The mentors and mentees are required to have a formal meeting once a month to discuss how they are dealing with their transition. The FFE sophomores are required to participate in the mentoring program for the first two months, September and October, when the transition period is the hardest. After that, they are free to choose whether or not they want to continue with the program.

“We certainly hope that the relationship between the mentor and mentee grows into a friendship, and not just a formal meeting once a month,” stated Bender.

Kunze, although not a current a mentor for the FFE program, is very involved in the process of helping students transition. “We had a bonfire last month and invited all the new FFE’s over to meet everyone,” she said. “They all feel exactly how we did when we first came back, so we were able to give them some advice. The new mentoring program should be great for them.”

Mentors who participated in the FFE program a few years ago expressed how they really see the benefit in the program and wish that it was available to them as sophomores.

“I think the program would have been really helpful for us,” stated DeBaise, a current mentor for the program. “It would have been motivating to hear and see other people in our situation who are succeeding at Marist.” One suggestion that DeBaise offered to help benefit the students even more was to have one mentor within FFE and one mentor outside of FFE, to help the students integrate with students outside of their program.

After being informed of the mentoring program, Etchart stated that she thought it was a great idea. However, similar to DeBaise, she emphasized the importance of making sure FFE students don’t stay constrained to the program. “I just hope they are also finding a way to integrate the FFE students with the rest of their class,” she said.

In addition to the mentoring program, Marist also provides FFE students with Parliamo Hours (meaning “lets talk” in Italian) in which the students are offered the opportunity to meet as a group twice a week and discuss their transition. Some of the meetings are designed for speakers to come in and discuss academic based topics, such as add/drop or introducing them to iLearn, while some are open hours with snacks and drinks to talk about how they are adjusting.

“We also try to plan fun events to get them off campus and explore the area at least once a month,” stated Bender, “We are taking them apple and pumpkin picking event at the end of October.”

Former FFE students Alexa Magnotta and Carly Galluzzo stand in front of statue of David. Photo by Alexa Magnotta.

Former FFE students Alexa Magnotta (left) and Carly Galluzzo (right) standing in front of the statue of David.
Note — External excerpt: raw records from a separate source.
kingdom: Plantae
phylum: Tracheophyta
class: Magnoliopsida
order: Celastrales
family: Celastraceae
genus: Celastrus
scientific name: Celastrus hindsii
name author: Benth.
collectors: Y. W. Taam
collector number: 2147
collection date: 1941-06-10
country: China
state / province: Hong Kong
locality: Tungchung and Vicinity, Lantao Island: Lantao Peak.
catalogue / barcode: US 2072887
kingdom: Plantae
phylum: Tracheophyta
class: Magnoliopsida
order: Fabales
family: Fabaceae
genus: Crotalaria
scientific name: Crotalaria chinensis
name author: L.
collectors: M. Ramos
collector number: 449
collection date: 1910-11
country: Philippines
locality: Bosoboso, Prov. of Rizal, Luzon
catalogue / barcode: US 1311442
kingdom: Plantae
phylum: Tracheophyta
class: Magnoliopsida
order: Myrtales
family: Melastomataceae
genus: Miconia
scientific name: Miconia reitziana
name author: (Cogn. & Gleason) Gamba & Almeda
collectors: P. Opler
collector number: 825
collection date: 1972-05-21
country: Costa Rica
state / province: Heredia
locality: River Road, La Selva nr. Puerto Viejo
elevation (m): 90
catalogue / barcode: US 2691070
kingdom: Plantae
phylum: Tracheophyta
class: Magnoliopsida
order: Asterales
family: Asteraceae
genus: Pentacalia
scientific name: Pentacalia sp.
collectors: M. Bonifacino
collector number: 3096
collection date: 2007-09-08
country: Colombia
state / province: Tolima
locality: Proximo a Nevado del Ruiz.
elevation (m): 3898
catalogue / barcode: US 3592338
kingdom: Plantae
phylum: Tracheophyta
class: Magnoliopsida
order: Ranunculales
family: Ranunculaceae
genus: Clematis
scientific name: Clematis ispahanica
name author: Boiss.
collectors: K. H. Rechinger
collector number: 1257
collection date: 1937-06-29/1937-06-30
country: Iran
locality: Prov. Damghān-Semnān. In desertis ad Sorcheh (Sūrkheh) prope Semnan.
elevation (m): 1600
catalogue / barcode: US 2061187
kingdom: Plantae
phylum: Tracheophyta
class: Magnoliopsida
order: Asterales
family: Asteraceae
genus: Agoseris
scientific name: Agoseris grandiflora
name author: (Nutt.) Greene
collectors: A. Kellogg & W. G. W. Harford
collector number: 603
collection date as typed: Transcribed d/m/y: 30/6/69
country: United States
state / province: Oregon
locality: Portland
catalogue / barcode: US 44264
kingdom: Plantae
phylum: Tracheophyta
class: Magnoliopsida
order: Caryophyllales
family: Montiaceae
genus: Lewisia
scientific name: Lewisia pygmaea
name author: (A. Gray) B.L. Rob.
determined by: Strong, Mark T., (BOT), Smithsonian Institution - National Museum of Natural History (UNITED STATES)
Photo by Alexa Magnotta.

Alexa Magnotta, a current sophomore who has just returned from participating in the FFE program, explained how she feels both the mentoring program and additional activities for the FFE students have really helped her during her transition period so far.

“Marist is doing a lot to help FFE students feel welcome,” Magnotta stated. “They made it very clear that if we had any difficulties or ever felt alone, they were always there to talk and assist us.”

Magnotta went on to explain that although she is very grateful that she has had her mentor to guide her thus far, she has also helped herself branch out by joining numerous clubs, introducing herself to new students, and also plans on joining a sorority in the Spring.

“We can do all that we can to help the FFE students, but at the end of the day it comes down to the students,” stated Bender. “It really depends on how much support they are willing to ask for and how much they put themselves out there.”

Although the mentoring program has only been going on for a little over a month, the positive feedback that it is receiving is a great sign of what is to come for the future of FFE students. In addition, previous FFE students who did not have the opportunity to have a mentoring program continue to have a positive attitude toward the FFE program in general.

“I wouldn’t change my experience for anything. FFE Alumni are the biggest advocates for the program,” stated Kunze. “I am happy that I can now tell prospective FFE students that the transition period is much better than it was for later generations of FFE.”